Lilly Zahara, 26.10.2025
Gestaltung des Grundstücks:
Die sieben Kreise um den Mittelpunkt des Hauses
Um das Haus wurden insgesamt 7 Kreise gemessen, die alle die Hausmitte als Mittelpunkt haben und jeweils eine Hauslänge (das sind 15,83 m) auseinander liegen. Verschiedenen Plätze auf dem Grundstück sind so zum Mittelpunkt des Hauses hin angelegt, wie z. B. der runde Meditationsplatz, das Glashaus und die Säule.
Diese Plätze stehen alle auf demselben Kreisbogen. Damit entsteht eine Grundgeometrie für das ganze Grundstück. Das Haus steht mit den verschiedenen Elementen in einem Gesamtzusammenhang.

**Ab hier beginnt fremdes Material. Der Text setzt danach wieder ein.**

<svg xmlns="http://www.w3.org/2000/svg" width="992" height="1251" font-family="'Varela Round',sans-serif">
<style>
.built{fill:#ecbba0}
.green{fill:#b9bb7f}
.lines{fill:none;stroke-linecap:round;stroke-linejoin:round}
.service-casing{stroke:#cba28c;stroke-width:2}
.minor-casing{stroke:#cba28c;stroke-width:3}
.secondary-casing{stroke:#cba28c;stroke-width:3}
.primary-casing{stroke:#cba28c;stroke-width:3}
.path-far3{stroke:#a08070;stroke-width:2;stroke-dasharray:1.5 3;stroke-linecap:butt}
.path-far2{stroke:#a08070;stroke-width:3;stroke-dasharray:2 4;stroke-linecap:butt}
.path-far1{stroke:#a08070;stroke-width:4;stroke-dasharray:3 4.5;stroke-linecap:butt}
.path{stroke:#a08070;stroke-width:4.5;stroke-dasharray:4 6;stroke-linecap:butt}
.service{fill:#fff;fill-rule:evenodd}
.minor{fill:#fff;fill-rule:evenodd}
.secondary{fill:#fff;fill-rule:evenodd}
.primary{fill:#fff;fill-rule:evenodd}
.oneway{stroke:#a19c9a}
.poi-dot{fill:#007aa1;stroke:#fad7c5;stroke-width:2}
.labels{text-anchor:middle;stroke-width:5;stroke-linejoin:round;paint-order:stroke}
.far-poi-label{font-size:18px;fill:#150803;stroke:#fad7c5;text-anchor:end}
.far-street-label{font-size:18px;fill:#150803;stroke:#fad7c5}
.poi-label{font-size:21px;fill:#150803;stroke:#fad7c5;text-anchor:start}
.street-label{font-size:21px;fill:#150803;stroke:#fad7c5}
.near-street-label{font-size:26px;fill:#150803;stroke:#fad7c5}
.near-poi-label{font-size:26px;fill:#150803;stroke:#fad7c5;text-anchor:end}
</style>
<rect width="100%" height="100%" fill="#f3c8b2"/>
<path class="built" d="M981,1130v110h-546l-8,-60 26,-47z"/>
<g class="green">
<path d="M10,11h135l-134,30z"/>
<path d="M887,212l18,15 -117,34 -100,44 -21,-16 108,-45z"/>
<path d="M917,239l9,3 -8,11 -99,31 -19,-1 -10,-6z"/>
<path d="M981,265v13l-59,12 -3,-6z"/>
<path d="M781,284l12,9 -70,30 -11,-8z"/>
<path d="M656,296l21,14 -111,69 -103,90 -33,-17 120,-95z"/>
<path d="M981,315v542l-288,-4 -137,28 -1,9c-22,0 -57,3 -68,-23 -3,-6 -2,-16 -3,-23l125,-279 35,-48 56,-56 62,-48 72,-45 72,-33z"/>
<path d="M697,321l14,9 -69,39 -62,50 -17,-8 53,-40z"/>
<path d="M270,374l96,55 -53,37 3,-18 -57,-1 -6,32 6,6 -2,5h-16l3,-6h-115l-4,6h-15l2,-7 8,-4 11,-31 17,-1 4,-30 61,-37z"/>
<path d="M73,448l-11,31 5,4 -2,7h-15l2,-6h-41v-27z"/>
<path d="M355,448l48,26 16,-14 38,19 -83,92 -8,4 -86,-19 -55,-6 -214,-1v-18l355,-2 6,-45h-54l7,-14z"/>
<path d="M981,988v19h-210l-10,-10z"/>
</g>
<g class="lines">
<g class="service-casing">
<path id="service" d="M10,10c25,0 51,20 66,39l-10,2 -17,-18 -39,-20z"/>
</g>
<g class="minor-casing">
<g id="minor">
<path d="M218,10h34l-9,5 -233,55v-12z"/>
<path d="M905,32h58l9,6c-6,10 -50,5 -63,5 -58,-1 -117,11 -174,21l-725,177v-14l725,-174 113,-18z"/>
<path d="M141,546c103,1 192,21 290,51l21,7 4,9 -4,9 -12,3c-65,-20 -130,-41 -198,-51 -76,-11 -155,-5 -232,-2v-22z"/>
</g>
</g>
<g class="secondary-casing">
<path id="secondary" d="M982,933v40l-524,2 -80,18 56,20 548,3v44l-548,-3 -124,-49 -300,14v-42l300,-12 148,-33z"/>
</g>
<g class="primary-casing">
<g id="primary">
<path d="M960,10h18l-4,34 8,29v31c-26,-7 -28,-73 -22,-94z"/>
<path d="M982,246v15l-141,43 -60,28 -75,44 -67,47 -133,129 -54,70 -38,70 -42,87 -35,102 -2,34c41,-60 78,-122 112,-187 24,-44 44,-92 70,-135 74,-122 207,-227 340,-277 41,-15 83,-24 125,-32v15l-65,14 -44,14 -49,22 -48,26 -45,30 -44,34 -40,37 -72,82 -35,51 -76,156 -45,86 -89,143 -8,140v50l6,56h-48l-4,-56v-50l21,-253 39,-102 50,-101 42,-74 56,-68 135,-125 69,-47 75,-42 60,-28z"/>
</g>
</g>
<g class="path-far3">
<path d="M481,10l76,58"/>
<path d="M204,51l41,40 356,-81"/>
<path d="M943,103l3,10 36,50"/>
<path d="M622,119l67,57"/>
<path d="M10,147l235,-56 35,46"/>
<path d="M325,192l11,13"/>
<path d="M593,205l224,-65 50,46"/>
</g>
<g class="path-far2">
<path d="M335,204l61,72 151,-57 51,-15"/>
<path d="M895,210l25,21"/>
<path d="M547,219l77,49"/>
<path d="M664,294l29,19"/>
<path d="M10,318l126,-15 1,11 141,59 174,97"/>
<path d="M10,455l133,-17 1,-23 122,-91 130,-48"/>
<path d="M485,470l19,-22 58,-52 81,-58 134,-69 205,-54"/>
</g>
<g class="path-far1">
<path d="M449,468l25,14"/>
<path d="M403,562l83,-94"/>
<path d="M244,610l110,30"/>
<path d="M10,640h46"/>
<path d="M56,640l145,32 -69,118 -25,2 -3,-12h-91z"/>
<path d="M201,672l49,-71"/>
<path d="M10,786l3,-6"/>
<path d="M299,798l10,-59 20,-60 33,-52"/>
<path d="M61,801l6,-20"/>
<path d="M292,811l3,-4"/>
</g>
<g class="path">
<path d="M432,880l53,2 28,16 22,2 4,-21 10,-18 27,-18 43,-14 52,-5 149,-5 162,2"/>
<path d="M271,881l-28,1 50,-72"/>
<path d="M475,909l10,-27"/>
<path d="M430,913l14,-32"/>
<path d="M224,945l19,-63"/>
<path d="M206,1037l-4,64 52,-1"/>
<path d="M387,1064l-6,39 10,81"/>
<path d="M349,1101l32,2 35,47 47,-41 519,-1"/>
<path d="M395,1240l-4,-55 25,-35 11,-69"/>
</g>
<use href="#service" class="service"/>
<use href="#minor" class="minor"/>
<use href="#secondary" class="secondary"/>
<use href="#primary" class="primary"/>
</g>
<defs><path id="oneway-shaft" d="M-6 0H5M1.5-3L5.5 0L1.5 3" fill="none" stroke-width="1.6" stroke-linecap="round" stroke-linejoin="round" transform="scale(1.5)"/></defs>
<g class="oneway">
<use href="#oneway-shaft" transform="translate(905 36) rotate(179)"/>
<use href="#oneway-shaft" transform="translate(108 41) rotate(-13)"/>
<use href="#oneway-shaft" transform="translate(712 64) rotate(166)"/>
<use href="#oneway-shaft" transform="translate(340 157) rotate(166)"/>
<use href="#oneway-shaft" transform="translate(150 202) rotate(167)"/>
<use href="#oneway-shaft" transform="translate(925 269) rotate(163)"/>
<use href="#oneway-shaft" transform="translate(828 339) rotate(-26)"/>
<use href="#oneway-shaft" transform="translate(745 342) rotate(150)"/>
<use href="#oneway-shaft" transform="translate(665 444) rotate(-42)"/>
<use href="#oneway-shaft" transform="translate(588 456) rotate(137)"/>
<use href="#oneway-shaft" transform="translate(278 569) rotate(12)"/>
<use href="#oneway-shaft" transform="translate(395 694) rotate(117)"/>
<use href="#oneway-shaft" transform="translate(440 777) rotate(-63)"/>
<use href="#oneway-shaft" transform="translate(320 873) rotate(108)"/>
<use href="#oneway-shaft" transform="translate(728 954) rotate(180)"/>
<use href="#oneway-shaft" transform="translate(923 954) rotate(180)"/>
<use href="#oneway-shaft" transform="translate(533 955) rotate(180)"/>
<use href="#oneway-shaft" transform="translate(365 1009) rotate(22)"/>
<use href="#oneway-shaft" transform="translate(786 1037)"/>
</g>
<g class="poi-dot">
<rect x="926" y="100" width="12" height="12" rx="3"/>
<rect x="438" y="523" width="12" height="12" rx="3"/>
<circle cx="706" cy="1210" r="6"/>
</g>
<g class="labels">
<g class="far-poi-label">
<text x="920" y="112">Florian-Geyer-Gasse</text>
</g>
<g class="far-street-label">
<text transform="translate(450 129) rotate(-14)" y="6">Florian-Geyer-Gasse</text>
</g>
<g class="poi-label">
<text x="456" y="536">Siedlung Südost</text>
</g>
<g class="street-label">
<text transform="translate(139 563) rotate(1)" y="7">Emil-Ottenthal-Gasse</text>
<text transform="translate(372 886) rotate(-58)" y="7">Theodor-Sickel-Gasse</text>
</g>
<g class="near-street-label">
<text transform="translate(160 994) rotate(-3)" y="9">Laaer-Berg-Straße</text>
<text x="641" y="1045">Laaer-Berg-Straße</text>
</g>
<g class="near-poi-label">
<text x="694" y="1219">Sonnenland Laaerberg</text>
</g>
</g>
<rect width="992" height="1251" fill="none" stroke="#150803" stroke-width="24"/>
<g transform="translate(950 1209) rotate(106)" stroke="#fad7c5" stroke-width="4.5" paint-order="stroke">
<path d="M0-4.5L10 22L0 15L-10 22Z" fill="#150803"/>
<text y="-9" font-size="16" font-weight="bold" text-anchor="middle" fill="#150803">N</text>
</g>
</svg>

Weitere Gestaltungselemente werden an anderer Stelle auf auf dieser Seite beschrieben

„Wenn nämlich für irgendeinen Ort der Erde ein Niveau, das Obere der Erde, vom Inneren der Erde sich abgrenzt, so wird alles dasjenige, was sich über diesem normalen Niveau einer bestimmten Gegend erhebt, eine besondere Neigung zeigen zum Lebendigen, eine besondere Neigung zeigen, sich mit Ätherisch-Lebendigem zu durchdringen. Sie werden es daher leichter haben, gewöhnliche Erde, unorganische, mineralische Erde, fruchtbar zu durchdringen mit humusartiger Substanz oder überhaupt mit einer in Zersetzung begriffenen Abfallsubstanz, wenn Sie Erdhügel aufrichten und diese damit durchdringen. Dann wird das Erdige selber die Tendenz bekommen, innerlich lebendig, pflanzenverwandt zu werden.„
Rudolf Steiner, „Geisteswissenschaftliche Grundlagen zum Gedeihen der Landwirtschaft“ (Landwirtschaftlicher Kurs“, Vierter Vortrag, Koberwitz, 12. Juni 1924


Die von Julian Turiel entwickelte „Turiel-Dammkultur“ versteht sich als ganzheitliches Anbausystem.
Ziel ist es, Böden aufzubauen. In der traditionellen Dammkultur gilt es daher Bodenleben zu fördern, dass sich Pflanzengesundheit und Erträge nachhaltig steigern.